April 20, 2012 at 9:00 pm
I recall listening to a nunja (who was Vocation Director for her dying order) smiling with glee as she described taking students from a local Catholic Girls High School and having them pass out condoms at an area soup kitchen. Now, they have the audacity to complain when the Vatican has decided that enough is enough!
April 20, 2012 at 10:26 pm
@ Anonymous: I think Nunja is being used of the good ones, the ones doing the inspections for the Vatican.
At least one group of real ninja, the O-Niwa Banshu (Garden Squad), who were also the shogun's bodyguards, would go around Japan disguised as medicine peddlers and itinerant monks, making sure the local lords weren't embezzling from the taxes they collected, or abusing their tenants. There's some evidence their predecessors, the Iga ninja, also performed the same role.
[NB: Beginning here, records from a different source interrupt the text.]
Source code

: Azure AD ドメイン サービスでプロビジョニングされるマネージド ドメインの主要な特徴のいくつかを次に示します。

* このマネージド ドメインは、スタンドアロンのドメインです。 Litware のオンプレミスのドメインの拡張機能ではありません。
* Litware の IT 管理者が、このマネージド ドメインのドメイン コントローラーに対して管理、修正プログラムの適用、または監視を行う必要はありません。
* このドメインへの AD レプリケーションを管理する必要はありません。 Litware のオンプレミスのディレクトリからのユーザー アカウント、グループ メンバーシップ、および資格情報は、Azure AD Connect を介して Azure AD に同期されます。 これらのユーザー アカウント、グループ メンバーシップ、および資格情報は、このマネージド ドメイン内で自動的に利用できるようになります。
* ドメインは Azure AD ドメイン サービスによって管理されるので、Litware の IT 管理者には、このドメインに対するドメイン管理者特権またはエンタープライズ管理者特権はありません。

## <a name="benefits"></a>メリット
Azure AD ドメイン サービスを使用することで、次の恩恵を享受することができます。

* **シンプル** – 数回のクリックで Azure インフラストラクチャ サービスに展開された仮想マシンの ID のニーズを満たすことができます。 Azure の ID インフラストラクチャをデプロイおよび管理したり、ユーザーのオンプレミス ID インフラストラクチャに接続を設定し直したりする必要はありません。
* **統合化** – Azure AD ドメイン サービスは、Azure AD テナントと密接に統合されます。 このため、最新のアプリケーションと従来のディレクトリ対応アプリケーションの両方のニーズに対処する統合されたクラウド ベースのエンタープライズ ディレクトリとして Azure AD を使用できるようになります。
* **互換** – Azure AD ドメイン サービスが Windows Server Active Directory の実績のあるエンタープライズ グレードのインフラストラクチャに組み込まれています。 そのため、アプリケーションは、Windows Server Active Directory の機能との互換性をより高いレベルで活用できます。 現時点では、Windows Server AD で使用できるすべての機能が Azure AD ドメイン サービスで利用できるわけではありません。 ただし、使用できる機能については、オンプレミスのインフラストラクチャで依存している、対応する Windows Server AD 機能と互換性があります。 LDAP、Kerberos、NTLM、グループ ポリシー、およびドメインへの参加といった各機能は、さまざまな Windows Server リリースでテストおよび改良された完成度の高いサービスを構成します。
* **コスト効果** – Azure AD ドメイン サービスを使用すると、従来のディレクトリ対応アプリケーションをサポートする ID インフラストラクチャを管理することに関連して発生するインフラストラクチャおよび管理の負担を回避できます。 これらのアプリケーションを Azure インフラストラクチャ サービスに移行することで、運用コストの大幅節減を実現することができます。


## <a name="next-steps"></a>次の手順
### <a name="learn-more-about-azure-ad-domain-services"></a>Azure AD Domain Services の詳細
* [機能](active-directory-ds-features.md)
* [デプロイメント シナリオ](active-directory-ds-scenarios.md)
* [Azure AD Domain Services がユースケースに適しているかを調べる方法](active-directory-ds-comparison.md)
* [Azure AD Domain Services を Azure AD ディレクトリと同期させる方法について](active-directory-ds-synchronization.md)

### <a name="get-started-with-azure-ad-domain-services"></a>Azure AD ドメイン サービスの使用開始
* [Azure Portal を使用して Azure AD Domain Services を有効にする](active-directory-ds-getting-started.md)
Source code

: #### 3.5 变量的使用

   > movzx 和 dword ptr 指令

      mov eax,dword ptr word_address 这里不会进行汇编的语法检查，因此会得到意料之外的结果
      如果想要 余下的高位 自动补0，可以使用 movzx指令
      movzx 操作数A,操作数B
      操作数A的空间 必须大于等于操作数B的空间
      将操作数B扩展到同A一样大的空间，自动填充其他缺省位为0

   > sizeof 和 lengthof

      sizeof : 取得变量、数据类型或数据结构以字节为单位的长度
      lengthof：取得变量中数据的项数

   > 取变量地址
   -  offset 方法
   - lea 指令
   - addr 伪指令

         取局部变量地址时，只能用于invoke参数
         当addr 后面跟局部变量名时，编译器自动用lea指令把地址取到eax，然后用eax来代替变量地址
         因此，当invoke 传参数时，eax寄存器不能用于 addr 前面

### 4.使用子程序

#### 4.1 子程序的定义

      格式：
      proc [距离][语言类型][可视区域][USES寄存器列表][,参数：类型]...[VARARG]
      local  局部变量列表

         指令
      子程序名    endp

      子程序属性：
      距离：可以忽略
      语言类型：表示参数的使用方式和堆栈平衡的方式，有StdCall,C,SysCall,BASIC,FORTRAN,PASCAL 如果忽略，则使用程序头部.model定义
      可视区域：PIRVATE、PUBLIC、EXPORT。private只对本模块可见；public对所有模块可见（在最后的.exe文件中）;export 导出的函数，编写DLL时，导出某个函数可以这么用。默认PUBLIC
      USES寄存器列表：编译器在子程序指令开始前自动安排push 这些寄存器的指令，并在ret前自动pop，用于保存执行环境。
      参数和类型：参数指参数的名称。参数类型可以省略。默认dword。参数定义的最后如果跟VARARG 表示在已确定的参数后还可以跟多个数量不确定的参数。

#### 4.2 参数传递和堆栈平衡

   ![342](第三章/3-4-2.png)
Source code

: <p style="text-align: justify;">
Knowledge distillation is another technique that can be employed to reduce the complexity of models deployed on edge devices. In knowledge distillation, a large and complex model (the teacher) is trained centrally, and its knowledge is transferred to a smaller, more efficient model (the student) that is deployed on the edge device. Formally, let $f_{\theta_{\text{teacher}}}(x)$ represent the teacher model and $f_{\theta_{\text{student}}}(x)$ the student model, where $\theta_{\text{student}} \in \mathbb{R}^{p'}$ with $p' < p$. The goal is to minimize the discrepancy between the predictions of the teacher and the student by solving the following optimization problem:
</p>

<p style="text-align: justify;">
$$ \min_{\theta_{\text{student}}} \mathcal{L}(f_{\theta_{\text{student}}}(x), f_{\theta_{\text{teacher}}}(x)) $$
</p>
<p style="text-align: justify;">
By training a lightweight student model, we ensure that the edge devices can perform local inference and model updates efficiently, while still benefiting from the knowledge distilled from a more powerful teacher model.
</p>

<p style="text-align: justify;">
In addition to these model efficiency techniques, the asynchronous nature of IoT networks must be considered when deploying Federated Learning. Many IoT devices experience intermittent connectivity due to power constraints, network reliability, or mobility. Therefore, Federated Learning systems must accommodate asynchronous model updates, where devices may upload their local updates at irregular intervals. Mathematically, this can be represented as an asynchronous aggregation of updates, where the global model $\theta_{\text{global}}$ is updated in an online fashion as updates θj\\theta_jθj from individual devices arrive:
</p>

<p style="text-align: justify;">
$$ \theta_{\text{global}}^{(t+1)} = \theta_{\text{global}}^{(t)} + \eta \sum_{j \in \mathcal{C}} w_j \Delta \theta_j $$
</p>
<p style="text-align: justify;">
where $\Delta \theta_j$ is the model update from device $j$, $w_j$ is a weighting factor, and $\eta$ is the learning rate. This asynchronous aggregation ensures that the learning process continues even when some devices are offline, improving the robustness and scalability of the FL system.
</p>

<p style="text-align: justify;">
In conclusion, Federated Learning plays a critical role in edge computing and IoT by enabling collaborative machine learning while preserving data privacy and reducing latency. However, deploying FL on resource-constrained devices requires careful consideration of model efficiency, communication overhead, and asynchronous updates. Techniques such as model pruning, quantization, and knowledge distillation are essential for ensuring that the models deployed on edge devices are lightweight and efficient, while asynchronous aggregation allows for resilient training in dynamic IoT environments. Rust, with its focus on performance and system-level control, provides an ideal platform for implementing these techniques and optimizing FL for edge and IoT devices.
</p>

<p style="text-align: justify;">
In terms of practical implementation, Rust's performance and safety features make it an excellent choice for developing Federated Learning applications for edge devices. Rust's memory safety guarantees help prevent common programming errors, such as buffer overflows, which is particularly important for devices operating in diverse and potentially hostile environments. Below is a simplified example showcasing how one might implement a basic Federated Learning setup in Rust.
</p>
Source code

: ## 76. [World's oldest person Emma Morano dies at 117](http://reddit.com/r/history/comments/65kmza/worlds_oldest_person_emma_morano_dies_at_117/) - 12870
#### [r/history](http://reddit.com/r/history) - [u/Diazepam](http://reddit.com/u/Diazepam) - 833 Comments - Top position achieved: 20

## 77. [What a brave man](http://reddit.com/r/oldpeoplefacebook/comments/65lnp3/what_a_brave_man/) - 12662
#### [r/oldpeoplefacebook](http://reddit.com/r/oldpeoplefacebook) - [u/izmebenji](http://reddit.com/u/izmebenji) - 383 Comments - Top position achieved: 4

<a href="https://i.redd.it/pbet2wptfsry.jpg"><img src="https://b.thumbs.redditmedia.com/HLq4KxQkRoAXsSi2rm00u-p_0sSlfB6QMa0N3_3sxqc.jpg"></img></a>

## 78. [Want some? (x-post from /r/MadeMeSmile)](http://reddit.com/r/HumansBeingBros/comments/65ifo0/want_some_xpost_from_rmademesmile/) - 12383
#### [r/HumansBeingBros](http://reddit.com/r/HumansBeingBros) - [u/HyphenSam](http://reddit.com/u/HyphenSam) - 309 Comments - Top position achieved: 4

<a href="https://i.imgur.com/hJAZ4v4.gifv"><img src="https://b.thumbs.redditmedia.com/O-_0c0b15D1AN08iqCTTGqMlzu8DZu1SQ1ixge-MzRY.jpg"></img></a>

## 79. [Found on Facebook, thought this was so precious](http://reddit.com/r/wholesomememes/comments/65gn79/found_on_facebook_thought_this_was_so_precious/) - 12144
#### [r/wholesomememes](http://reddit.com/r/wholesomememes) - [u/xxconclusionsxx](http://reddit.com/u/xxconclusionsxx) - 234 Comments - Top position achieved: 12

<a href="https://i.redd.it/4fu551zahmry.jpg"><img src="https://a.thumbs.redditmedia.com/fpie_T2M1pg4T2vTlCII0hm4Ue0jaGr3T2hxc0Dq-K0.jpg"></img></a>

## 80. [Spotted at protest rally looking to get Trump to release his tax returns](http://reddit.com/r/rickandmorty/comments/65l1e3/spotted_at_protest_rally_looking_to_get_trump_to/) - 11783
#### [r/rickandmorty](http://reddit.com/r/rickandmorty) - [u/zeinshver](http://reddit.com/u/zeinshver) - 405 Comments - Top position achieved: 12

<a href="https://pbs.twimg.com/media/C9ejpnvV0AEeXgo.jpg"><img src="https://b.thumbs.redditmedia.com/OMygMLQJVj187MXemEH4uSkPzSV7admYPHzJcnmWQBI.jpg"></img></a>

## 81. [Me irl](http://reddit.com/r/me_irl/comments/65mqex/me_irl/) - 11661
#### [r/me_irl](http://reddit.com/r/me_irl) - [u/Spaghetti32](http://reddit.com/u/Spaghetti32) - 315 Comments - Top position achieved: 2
The third (I think) successor to the Shogunate's official sword-style, Yagyuu Juubei Mitsuyoshi, was rumored to be an Iga ninja—his maternal grandfather definitely was one—and he went "under the radar" for a period of several years; the rumor was that he was doing one of those inspection-missions.
April 22, 2012 at 2:16 pm
The Faithful have a right to the TRUTH.
April 22, 2012 at 4:14 pm
Anonymous 4:00
Condoms do nothing to prevent HIV/AIDS or HERPES or HPV, no virus. These nuns carry the responsibility and guilt for every case of fatal HIV/AIDS they caused.
April 22, 2012 at 8:12 pm
Jesus Christ was crucified and died in obedience to His Father. Jesus Christ in obedience to the Scriptures rose from the dead. Denying obedience to Holy Mother Church denies to the adherents eternal life in the Resurrection of the body.